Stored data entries
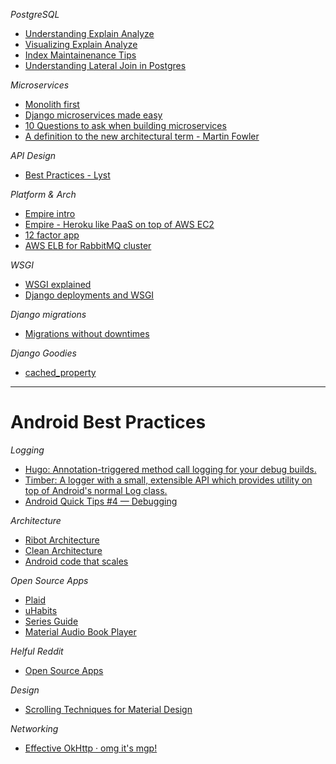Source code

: *PostgreSQL*
* [Understanding Explain Analyze](https://www.depesz.com/tag/explain/)
* [Visualizing Explain Analyze](https://explain.depesz.com/)
* [Index Maintainenance Tips](https://wiki.postgresql.org/wiki/Index_Maintenance)
* [Understanding Lateral Join in Postgres](http://blog.heapanalytics.com/postgresqls-powerful-new-join-type-lateral/)

*Microservices*
* [Monolith first](http://martinfowler.com/bliki/MonolithFirst.html)
* [Django microservices made easy](https://opbeat.com/community/posts/django-microservices-made-easy-by-paul-hallett/)
* [10 Questions to ask when building microservices](https://www.datawire.io/creating-a-microservice-answer-these-10-questions-first/)
* [A definition to the new architectural term - Martin Fowler](http://martinfowler.com/articles/microservices.html)

*API Design*
* [Best Practices - Lyst](https://github.com/lyst/MakingLyst/tree/master/api-best-practices#common-pitfalls)

*Platform & Arch*
* [Empire intro](http://engineering.remind.com/introducing-empire/)
* [Empire - Heroku like PaaS on top of AWS EC2](https://github.com/remind101/empire)
* [12 factor app](http://12factor.net/)
* [AWS ELB for RabbitMQ cluster](https://discuss.zendesk.com/hc/en-us/articles/219939187-Using-Amazon-ELB-with-RabbitMQ)

*WSGI*
* [WSGI explained](https://www.fullstackpython.com/wsgi-servers.html)
* [Django deployments and WSGI](https://docs.djangoproject.com/en/1.9/howto/deployment/wsgi/)

*Django migrations*
* [Migrations without downtimes](http://pankrat.github.io/2015/django-migrations-without-downtimes/)

*Django Goodies*
* [cached_property](http://ericplumb.com/blog/understanding-djangos-cached_property-decorator.html)
 

---

# Android Best Practices
*Logging*
* [Hugo: Annotation-triggered method call logging for your debug builds.](https://github.com/JakeWharton/hugo)
* [Timber: A logger with a small, extensible API which provides utility on top of Android's normal Log class.](https://github.com/JakeWharton/timber)
* [Android Quick Tips #4 — Debugging](https://futurestud.io/blog/android-quick-tips-4-debugging)

*Architecture*
* [Ribot Architecture](https://github.com/ribot/android-boilerplate)
* [Clean Architecture](https://github.com/android10/Android-CleanArchitecture)
* [Android code that scales](http://engineering.remind.com/android-code-that-scales/)

*Open Source Apps*
* [Plaid](https://github.com/nickbutcher/plaid)
* [uHabits](https://github.com/iSoron/uhabits)
* [Series Guide](https://github.com/UweTrottmann/SeriesGuide)
* [Material Audio Book Player](https://github.com/PaulWoitaschek/MaterialAudiobookPlayer)

*Helful Reddit*
* [Open Source Apps](https://www.reddit.com/r/androiddev/comments/4uw6e5/i_would_like_to_study_some_uptodate_open_source/)

*Design*
* [Scrolling Techniques for Material Design](http://code.tutsplus.com/articles/scrolling-techniques-for-material-design--cms-24435)

*Networking*
* [Effective OkHttp · omg it's mgp!](http://omgitsmgp.com/2015/12/02/effective-okhttp/)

- **What you will do**
The required result is the entries above, printed exactly from the first line through the line with "[A definition to", pictures excluded.

- **Exercise solution**
Source code

: *PostgreSQL*
* [Understanding Explain Analyze](https://www.depesz.com/tag/explain/)
* [Visualizing Explain Analyze](https://explain.depesz.com/)
* [Index Maintainenance Tips](https://wiki.postgresql.org/wiki/Index_Maintenance)
* [Understanding Lateral Join in Postgres](http://blog.heapanalytics.com/postgresqls-powerful-new-join-type-lateral/)

*Microservices*
* [Monolith first](http://martinfowler.com/bliki/MonolithFirst.html)
* [Django microservices made easy](https://opbeat.com/community/posts/django-microservices-made-easy-by-paul-hallett/)
* [10 Questions to ask when building microservices](https://www.datawire.io/creating-a-microservice-answer-these-10-questions-first/)
* [A definition to the new architectural term - Martin Fowler](http://martinfowler.com/articles/microservices.html)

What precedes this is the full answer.